Year 2024 was the first year when the global average temperature was more than 1.5 degrees above the pre-industrial temperatures (1.55 ± 0.13 °C above the 1850-1900 average).
In Finnish Lapland, the summer was the warmest during the last 2000 years, based on known temperature measurements and annual rings of trees.

Despite many record-breaking figures, there has not been much public discussion about the climate change lately. It seems that more acute problems have filled the news space and pushed the environmental crises out of the spotlights.

Wars in Ukraine and the Middle East feel threatening, especially as there is no longer trust to the former strongest ally of the camp of the western countries. Wars in the area have increased the risk of military actions elsewhere on the globe, as the international attention and much of military power has been focused on the wars in Europe and the Middle East. Countries are strengthening their military capabilities and putting a growing proportion of the GDP to weapons.
That has filled much of news space during the last months.

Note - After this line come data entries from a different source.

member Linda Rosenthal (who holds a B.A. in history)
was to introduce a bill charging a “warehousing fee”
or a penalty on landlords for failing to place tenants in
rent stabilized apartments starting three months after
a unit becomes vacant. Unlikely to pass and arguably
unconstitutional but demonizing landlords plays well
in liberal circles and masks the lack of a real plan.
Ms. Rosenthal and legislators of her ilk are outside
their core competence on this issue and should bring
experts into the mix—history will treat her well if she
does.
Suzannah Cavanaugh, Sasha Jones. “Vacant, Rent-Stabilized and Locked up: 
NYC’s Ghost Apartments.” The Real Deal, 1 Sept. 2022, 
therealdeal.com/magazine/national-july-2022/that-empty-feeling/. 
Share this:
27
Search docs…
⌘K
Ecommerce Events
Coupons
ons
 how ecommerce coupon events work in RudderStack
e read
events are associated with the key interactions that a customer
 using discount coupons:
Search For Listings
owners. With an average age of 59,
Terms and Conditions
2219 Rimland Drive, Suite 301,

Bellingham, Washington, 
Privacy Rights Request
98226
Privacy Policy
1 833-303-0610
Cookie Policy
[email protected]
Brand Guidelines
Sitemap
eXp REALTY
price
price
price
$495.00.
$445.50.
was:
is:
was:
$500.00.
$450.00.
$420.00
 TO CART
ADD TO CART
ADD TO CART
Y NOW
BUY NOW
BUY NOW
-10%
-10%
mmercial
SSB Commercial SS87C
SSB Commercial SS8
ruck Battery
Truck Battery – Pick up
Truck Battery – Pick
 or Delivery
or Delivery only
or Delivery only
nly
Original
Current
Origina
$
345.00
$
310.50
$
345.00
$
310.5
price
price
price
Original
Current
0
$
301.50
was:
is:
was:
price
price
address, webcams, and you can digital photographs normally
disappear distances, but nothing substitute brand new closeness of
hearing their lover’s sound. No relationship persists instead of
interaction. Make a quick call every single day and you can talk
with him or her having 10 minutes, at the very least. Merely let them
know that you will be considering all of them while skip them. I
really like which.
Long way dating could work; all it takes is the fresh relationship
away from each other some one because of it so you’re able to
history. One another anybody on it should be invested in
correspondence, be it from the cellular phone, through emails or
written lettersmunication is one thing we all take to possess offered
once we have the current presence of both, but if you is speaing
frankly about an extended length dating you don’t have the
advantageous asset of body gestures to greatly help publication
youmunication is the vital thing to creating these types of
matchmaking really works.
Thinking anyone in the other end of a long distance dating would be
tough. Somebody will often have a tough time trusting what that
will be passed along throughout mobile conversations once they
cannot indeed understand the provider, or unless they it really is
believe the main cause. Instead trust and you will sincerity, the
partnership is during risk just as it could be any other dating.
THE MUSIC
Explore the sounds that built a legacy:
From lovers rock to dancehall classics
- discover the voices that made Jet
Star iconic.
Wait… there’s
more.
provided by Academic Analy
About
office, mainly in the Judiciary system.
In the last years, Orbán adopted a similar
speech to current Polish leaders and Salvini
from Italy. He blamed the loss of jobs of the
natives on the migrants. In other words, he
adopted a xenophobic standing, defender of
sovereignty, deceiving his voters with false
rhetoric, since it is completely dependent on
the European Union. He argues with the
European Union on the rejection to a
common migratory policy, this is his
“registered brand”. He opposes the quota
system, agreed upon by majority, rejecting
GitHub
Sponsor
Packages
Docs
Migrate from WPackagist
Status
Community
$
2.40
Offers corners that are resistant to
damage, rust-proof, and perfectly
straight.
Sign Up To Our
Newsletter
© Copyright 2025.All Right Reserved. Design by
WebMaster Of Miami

The dropping economic prospects due to international tax wars and growing uncertainty have increased the interest in the economy. Selfish ideas about ensuring the strength of the economy at the cost of the environmental goals are lifted up in all countries with populist movements that are sometimes labelled as right-wing parties - in practically all countries.
Here, the political party with the most ‘Christian’ identity has noted the changing political atmosphere and started to support politics that could be called anti-environmental - postpone any demands towards carbon neutrality, no more restrictions in the use of forests to ensure that the pulp mills will produce the maximum amount of income, new mines should be opened to ensure the production of critical minerals, even in environmentally vulnerable areas, etc.

I do not think that people have stopped to fear what happens in the future. My interpretation is that people cannot carry too many fears at the same time and the more acute fears have now captured the spotlights. If you fear for a war and unemployment, there is not left space for worrying about climate change. That may seem to be apathetic ignorance but I guess it is more an incapability to carry too many worries at the same time.